当然想啊,可昨日哭的太多了,流不出泪了。
想到这里,姜止吟更难过了,心里闷的出奇。
“阿吟。”
察觉到她的情绪,姜止晚唤她。
闻言,姜止吟红了眼眶,终于忍不住了,眨眼间,泪水就如同断了线的珍珠喷涌而下。
姜止晚怔了怔,心道不得了,恨身上衣物早已血迹斑斑,进退维谷下只好就着她的干净衣裙替她拭泪。
这是一张什么样的脸呢,不同于仄州女子的英挺、青州女子的婉约,她的妹妹反倒是洁若白桃,风致天然,就算流了泪也显得十分娇憨可爱。

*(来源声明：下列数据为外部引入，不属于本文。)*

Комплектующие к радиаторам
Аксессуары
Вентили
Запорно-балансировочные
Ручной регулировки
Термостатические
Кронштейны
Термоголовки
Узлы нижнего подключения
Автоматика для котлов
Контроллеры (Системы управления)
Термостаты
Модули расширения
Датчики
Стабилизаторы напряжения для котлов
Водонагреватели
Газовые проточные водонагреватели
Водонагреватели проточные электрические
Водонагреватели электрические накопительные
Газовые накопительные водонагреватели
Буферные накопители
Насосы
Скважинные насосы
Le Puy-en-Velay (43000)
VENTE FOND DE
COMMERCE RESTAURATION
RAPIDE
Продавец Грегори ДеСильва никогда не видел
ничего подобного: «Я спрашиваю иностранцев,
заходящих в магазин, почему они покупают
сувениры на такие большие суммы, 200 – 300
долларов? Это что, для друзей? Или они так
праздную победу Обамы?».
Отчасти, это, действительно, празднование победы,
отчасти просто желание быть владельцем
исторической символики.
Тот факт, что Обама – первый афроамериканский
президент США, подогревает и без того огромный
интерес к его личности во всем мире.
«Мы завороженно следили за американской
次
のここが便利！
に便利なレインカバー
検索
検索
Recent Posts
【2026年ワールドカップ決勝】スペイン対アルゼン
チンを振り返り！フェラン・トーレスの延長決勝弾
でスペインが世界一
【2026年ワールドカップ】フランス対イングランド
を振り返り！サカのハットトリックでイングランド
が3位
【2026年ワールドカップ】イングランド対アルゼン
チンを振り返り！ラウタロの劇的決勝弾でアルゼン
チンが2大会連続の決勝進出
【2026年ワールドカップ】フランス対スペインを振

姜止晚很明白她现在的心情,她想起了两人一起荡秋千,一起游戏,一起偷跑出皇宫……但没办法,她无奈地望了妹妹一眼,摇了摇头,拍拍她的手,示意让她别趟浑水。
这时高座之上的人终于开口了,声如冰刃:“行刑!”
姜止吟听到这话,瞪大了双眼,似乎明白了什么。